Report: These Videos of a Teen Target Shooting with His Mom Got Him Banned from School
A Colorado teen was banned from school until a “threat assessment hearing” could be held to determine whether it would be safe for him to return to the student population, according to gun blog Rally for Our Rights and The Complete Colorado.
The ban was later reversed, but we’ll get to that in a moment.
Loveland High School in Loveland, Colorado, implemented the ban after a tip arrived through the school’s “Safe 2 Tell” program, which allows individuals to report potential threats to the school administration.
The tip was apparently that Nathan Myers, a clean-cut 16-year-old, had gone shooting with his mom and posted a video of the guns and their outing online.
That was enough for someone to consider Myers a potential threat and turn him in, which seems reasonable since all mass shooters practice with their mothers before doing the unthinkable.
It turns out that (like many other government-instituted programs) Safe 2 Tell is utterly mindless, because even when the police investigate a student like Myers, which they did, the school can’t allow the student back without holding a “Threat Assessment Hearing,” according to Rally for Our Rights.
(This, I’m told, is part of the school’s new experiential learning program titled “Everyday Soviet Life: Informants, Kangaroo Courts and a Mindless System.” And apparently the school’s doing a great job of simulating a Soviet-like atmosphere, complete with power outages, bread lines at the cafeteria, and a ruling class of football players and cheerleaders who can make unimportant students who offend them disappear.)
After the report, police officers paid Nathan and his mom, Justine Myers, a visit to assess the situation. After visiting with the mother and son, the police determined Nathan was not a threat, according to BearingArms.com, a pro-gun news blog classified as trustworthy by Newsguard.
But law enforcement saying you’re not a threat doesn’t impact the need for a threat assessment hearing, because, you know, people with education degrees can better assess threats than law enforcement officers can.

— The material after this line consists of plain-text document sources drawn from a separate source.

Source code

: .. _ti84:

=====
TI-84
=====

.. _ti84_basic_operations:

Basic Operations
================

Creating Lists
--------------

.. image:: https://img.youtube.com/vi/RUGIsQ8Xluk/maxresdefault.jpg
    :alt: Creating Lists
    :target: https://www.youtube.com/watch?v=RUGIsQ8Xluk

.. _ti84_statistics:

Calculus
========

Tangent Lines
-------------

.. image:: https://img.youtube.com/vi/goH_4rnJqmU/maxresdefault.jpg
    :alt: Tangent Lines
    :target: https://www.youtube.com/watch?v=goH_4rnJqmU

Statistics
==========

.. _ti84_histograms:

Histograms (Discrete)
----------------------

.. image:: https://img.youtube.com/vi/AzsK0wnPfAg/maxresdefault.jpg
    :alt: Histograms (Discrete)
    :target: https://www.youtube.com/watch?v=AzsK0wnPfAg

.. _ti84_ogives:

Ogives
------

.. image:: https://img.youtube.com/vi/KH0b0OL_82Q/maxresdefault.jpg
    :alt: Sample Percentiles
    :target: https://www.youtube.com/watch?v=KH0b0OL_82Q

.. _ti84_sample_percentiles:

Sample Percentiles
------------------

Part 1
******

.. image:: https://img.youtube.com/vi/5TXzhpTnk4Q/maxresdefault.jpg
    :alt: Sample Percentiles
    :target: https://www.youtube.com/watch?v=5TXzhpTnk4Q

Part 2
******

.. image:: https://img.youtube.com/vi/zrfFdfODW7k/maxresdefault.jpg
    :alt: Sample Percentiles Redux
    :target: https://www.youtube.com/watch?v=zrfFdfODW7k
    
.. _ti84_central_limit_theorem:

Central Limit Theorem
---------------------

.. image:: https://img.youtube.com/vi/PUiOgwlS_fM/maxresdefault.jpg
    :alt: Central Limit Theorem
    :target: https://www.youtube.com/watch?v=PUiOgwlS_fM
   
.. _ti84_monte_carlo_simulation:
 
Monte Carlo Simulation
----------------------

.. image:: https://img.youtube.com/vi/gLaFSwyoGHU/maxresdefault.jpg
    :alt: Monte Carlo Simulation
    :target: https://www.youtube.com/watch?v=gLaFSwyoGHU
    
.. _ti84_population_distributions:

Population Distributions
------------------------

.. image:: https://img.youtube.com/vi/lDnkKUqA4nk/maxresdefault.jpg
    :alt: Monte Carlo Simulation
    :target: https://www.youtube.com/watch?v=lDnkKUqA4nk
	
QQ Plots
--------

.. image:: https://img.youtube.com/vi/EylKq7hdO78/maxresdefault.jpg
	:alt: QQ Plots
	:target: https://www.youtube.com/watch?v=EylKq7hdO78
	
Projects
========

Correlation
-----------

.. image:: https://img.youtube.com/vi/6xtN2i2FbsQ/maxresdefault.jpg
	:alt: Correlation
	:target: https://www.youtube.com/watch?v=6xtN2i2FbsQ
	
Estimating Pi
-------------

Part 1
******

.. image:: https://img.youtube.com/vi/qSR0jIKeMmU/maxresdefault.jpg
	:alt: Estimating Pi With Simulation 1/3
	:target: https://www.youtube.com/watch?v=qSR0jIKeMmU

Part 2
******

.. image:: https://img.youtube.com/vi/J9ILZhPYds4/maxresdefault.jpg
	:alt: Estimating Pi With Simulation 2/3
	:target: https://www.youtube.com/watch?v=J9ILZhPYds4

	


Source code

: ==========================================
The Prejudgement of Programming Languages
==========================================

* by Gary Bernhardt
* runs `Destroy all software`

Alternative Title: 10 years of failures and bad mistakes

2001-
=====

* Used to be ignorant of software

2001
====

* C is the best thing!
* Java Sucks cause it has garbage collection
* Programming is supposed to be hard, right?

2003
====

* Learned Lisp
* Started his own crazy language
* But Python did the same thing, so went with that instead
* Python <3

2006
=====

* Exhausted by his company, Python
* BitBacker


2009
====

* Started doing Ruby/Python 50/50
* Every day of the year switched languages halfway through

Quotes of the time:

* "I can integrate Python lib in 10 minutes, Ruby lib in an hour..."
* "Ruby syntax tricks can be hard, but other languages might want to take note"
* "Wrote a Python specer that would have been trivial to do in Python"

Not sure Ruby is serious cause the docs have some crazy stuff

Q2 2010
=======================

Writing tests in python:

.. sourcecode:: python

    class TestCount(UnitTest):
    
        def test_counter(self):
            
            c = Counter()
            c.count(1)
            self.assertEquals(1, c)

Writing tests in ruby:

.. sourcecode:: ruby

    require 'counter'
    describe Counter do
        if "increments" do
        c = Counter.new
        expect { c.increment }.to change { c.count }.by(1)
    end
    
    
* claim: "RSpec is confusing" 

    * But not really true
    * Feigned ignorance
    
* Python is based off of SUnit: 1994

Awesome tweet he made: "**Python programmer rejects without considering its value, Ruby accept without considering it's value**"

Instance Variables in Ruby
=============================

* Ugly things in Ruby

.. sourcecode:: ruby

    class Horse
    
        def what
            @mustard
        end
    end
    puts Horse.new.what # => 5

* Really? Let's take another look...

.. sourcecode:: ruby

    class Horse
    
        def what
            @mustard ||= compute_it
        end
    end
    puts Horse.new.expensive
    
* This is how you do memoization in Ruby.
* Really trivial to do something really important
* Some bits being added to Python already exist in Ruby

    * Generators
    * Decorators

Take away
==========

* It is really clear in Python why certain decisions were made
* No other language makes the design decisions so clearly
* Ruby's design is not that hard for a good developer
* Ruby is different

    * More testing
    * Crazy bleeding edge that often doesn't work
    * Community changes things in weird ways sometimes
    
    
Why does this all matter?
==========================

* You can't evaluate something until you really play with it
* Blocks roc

Threat assessment hearings, in case you’re wondering, sound like lots of fun — if by fun you mean being put under a microscope by a bunch of self-satisfied, quasi-educated bureaucrats and educators who hold the future in one hand and (likely) a straight Democratic ballot in the other.
And how many of those bureaucrats would be there to assess young Myers’ situation? That would be seven. Seven government employees who are almost impossible to fire and who probably hold the view that guns kill people every chance they get — especially if held by a white cop dealing with a black suspect.
Nathan and his mom’s task, were the Seven to convene, would be to “make their case.”
What kind of case would they have needed to make?
A case for his not being a threat? Not owning guns? Not hating other students? Not being afflicted by the inevitable nihilism that attends the godless worldview public schools now teach and that leads to mass shootings?
Would they need to prove he’s not a Republican? Not a Trump supporter? Not a Pisces? The bureaucrats didn’t seem to have an answer.
After the hubbub started Wednesday, officials at the Thompson School District realized what they were getting themselves into and reversed the original ban. According to The Complete Colorado, TSD officials apologized and cleared Myers. It’s unclear whether the threat assessment process took place.
What is clear is that officials met with Myers and his parents for what the family said was roughly 5 minutes and then rescinded the ban.
“We walked in, they gave him a big envelope with his homework in it and immediately apologized,” Justine Myers said, according to The Complete Colorado.
“They told him he was a good kid, they liked him, and they never believed he was making a threat against the school, but that ‘you know we have to do this.’”
The Western Journal has reached out to the Thompson School District for confirmation and comment, but the district did not immediately respond.
When it comes to government-run programs, no one in charge pays a price when the customers aren’t satisfied — one reason why government programs are often ineffective and inefficient. The Myers family is just the latest example of government ineptitude.
Any human being with a half a brain would dismiss this silliness in a heartbeat. It took TSD officials two days. Sounds good enough for a government operation, I guess.